Prepare o binóculo — ou apenas apure o olhar. O céu do Brasil será palco de um evento raríssimo nestes próximos dias. Um cometa vindo das regiões mais geladas e distantes do nosso sistema solar, está em rota de aproximação máxima com o Sol, o que o tornará visível a olho nu em várias partes do país.
Entre, dia 18, e a próxima segunda-feira, dia 20, o brilho do objeto deve atingir seu ápice, transformando-se em uma "estrela com cauda" que desafia a poluição visual das grandes cidades.
Esses viajantes espaciais são, essencialmente, bolas de gelo e poeira cósmica. Conforme se aproximam do calor solar, o gelo sublima (passa do estado sólido para o gasoso), criando a famosa e brilhante cauda que se estende por milhões de quilômetros.
Para nós, aqui na Terra, é a chance de ver um objeto que passou milhares de anos viajando no escuro absoluto antes de nos dar um "oi" luminoso.
O que é o Periélio? O momento crítico acontece agora: o Periélio. É o ponto da órbita onde o cometa chega mais perto do Sol. É uma fase de "tudo ou nada" — ou o cometa brilha intensamente devido à reação com o calor solar, ou ele pode acabar se fragmentando.
Os dados atuais de observatórios, indicam que o nosso visitante está firme e sua magnitude de brilho está aumentando, facilitando a visão até para quem não tem equipamentos profissionais.
Dados Oficiais e Dicas de Observação:
- Datas de Pico: De 18 a 20 de abril de 2026.
- Melhor Horário: Logo após o pôr do sol ou pouco antes do amanhecer, quando o céu está escuro mas o cometa ainda reflete a luz solar abaixo do horizonte.

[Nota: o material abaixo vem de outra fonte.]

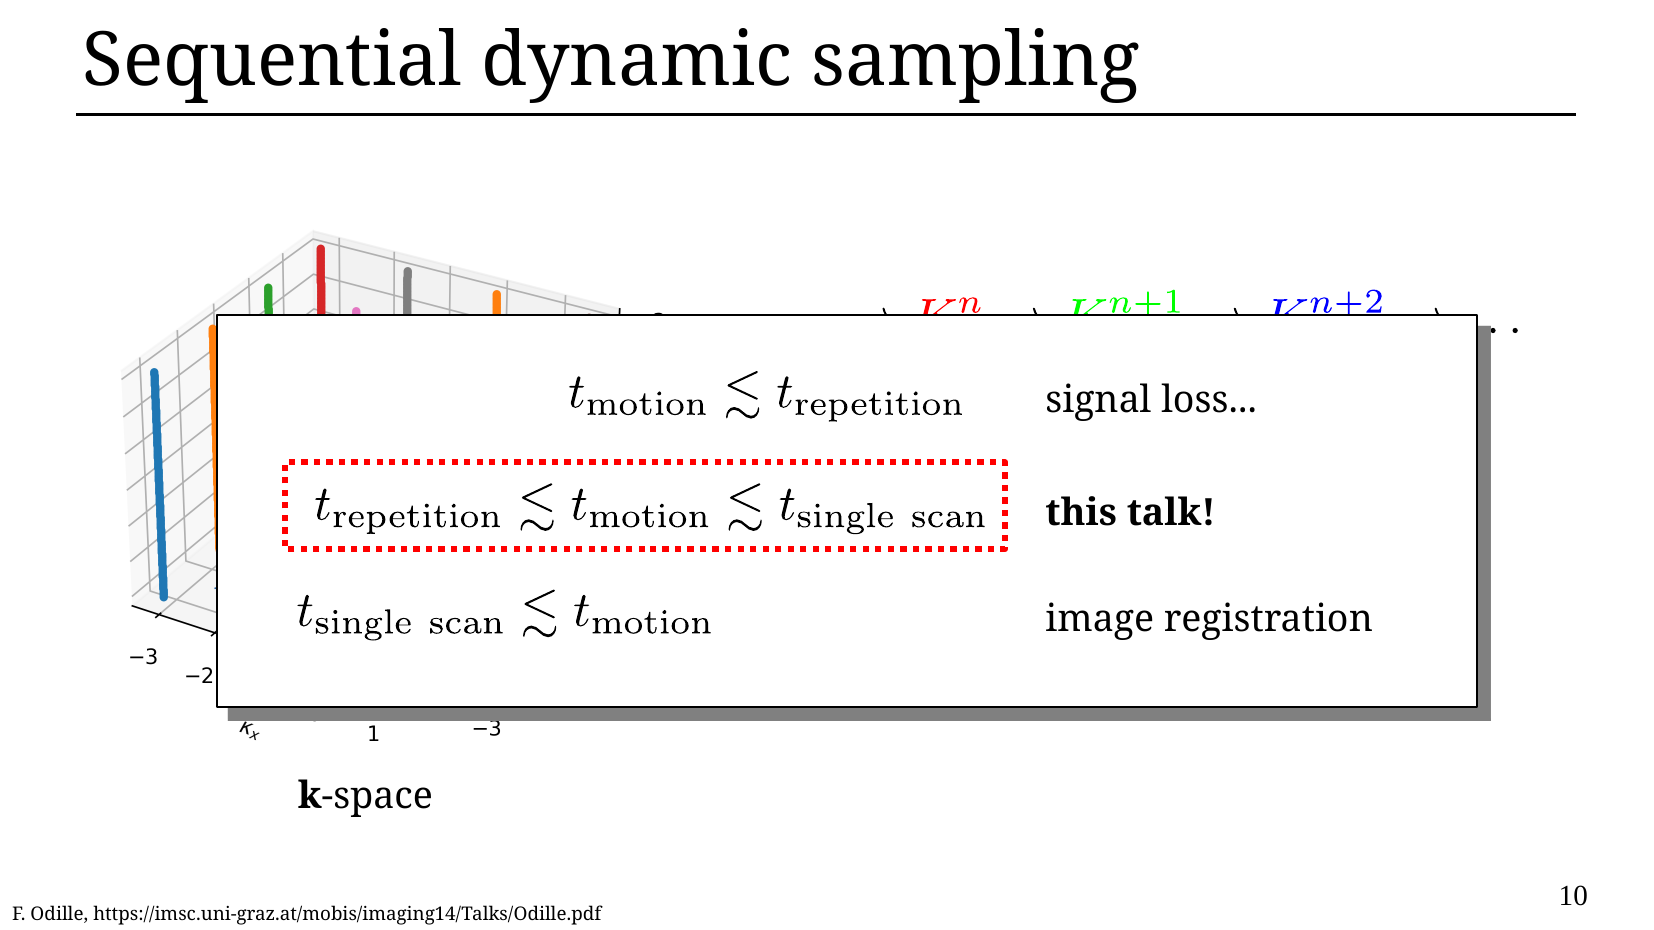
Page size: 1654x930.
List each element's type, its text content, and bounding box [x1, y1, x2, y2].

text_box signal loss... [1030, 365, 1421, 424]
picture [565, 369, 964, 424]
text_box t1 [175, 559, 216, 631]
text_box rigid motion parameters [1005, 665, 1512, 724]
text_box k-space [112, 761, 619, 821]
text_box [217, 315, 1478, 708]
title Sequential dynamic sampling [82, 7, 1571, 105]
picture [75, 173, 727, 760]
picture [311, 481, 987, 537]
text_box F. Odille, https://imsc.uni-graz.at/mobis/imaging14/Talks/Odille.pdf [0, 892, 1528, 930]
picture [294, 587, 713, 643]
picture [774, 287, 1520, 336]
text_box image registration [1030, 584, 1421, 643]
text_box this talk! [1030, 477, 1421, 537]
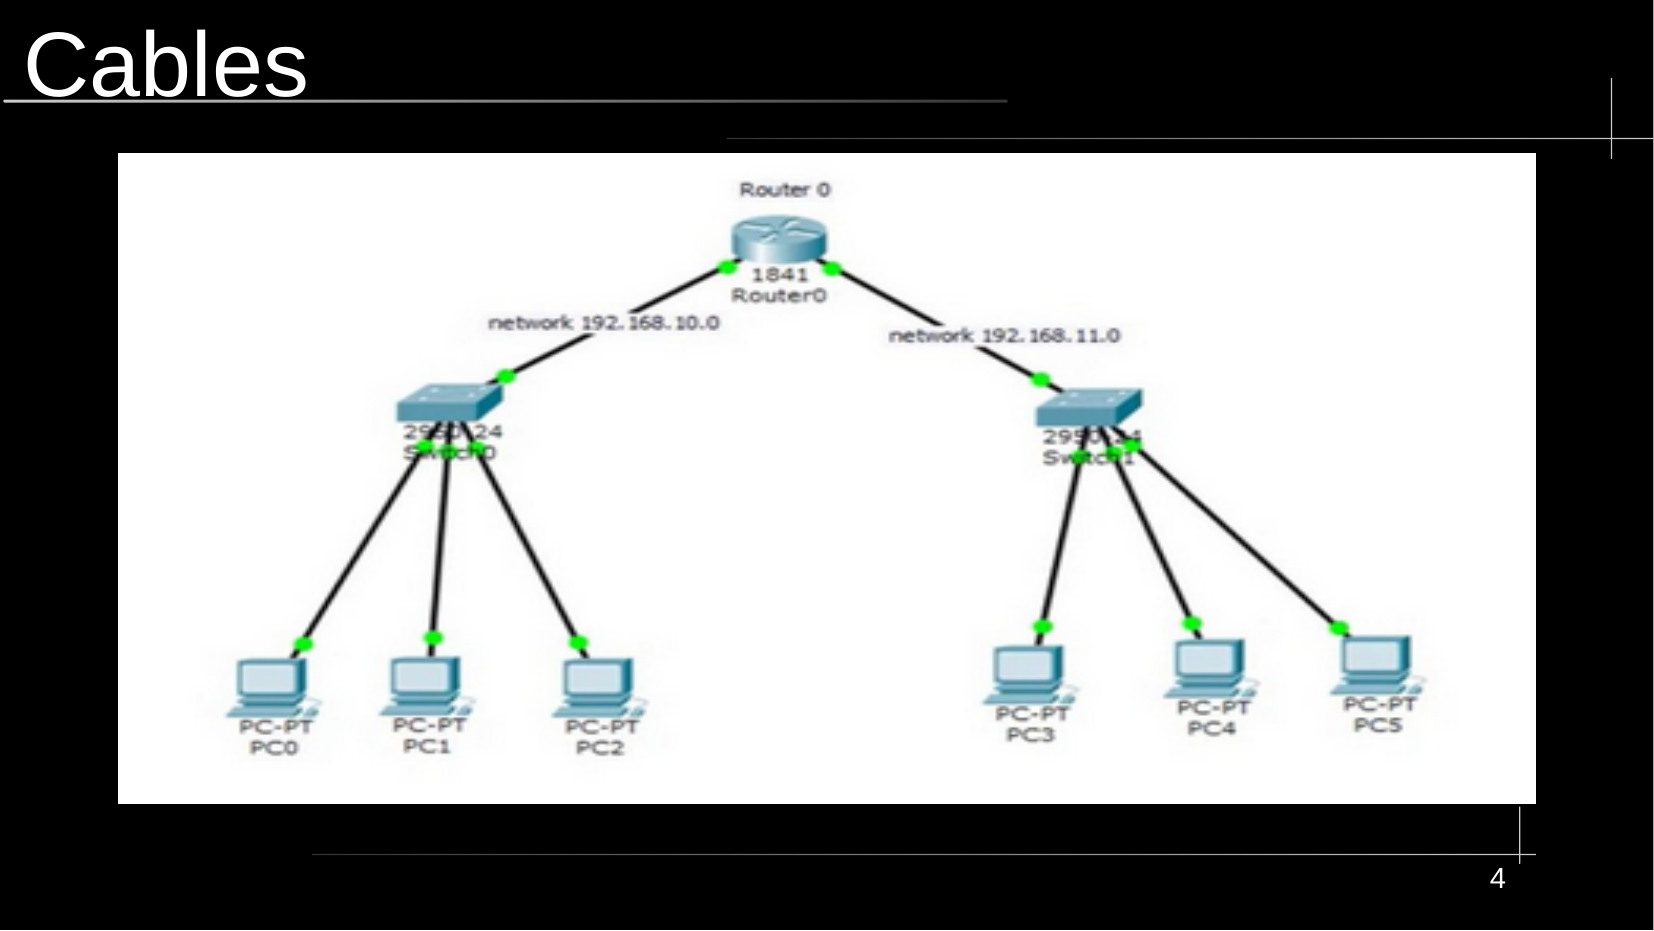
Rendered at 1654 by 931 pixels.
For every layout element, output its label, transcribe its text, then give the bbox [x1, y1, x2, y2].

title Cables [23, 11, 1589, 119]
picture [118, 153, 1536, 804]
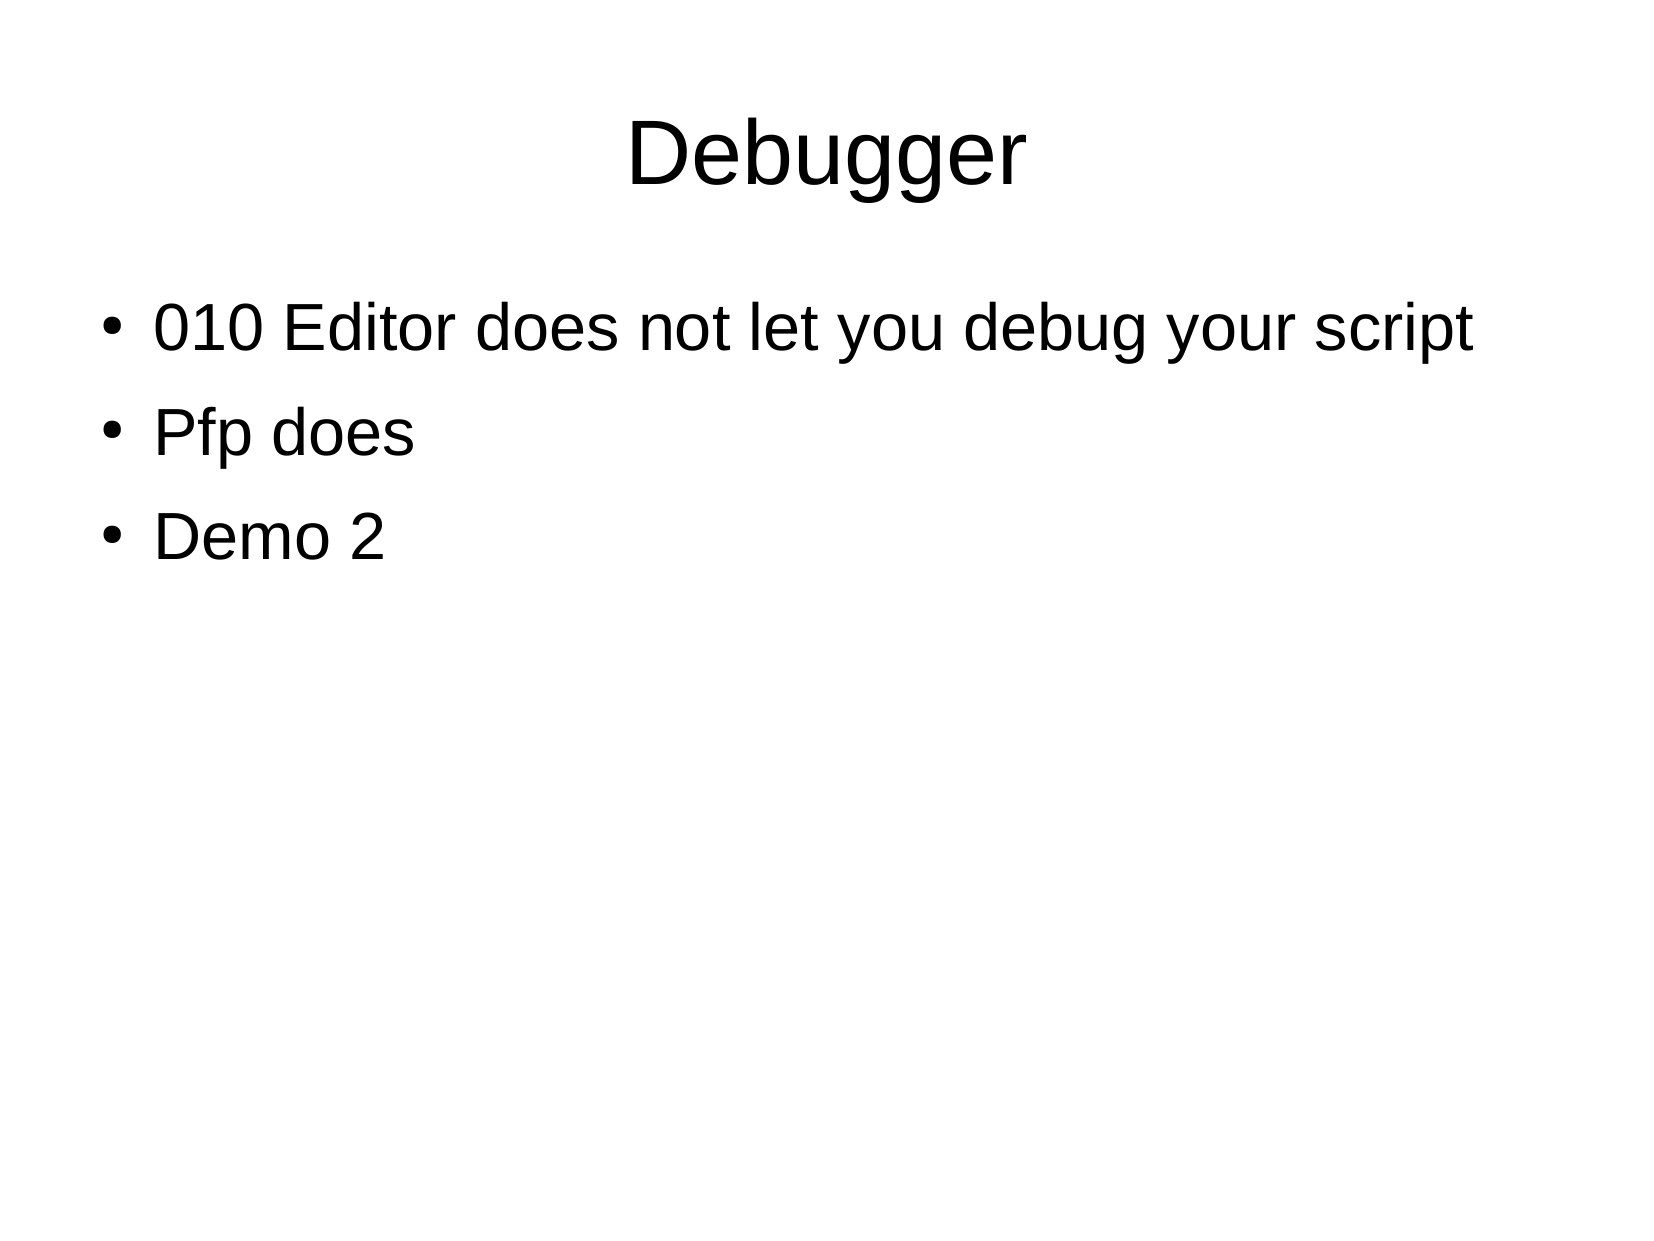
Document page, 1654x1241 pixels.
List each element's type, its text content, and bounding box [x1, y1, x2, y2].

list 010 Editor does not let you debug your script Pfp does Demo 2 [82, 290, 1571, 1010]
title Debugger [82, 49, 1571, 257]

- Onde Olhar: Direção oeste (onde o sol se põe). Recomenda-se buscar locais com pouca iluminação artificial e horizonte livre de prédios altos.
- Velocidade: O objeto viaja a dezenas de quilômetros por segundo, mas, devido à distância, parecerá "parado" ou movendo-se lentamente no céu noturno.
“Ver um cometa a olho nu é como presenciar um fóssil vivo do nascimento do nosso sistema solar. É uma oportunidade que pode não se repetir para esta geração”, afirmam astrônomos de instituições nacionais.
A escala do tempo A passagem desse cometa nos ensina que, enquanto corremos contra o relógio no trânsito e no trabalho, o universo opera em ciclos de milênios.
Parar por cinco minutos para olhar uma luz que viajou tanto tempo para chegar até aqui, é um exercício de humildade e fascínio. A ciência nos dá as coordenadas, mas a experiência de ver o cosmos a olho nu é puramente humana.
É a prova de que, mesmo em meio ao concreto da cidade, ainda estamos sob o mesmo céu infinito. Menos correria, mais contemplação para todos nós!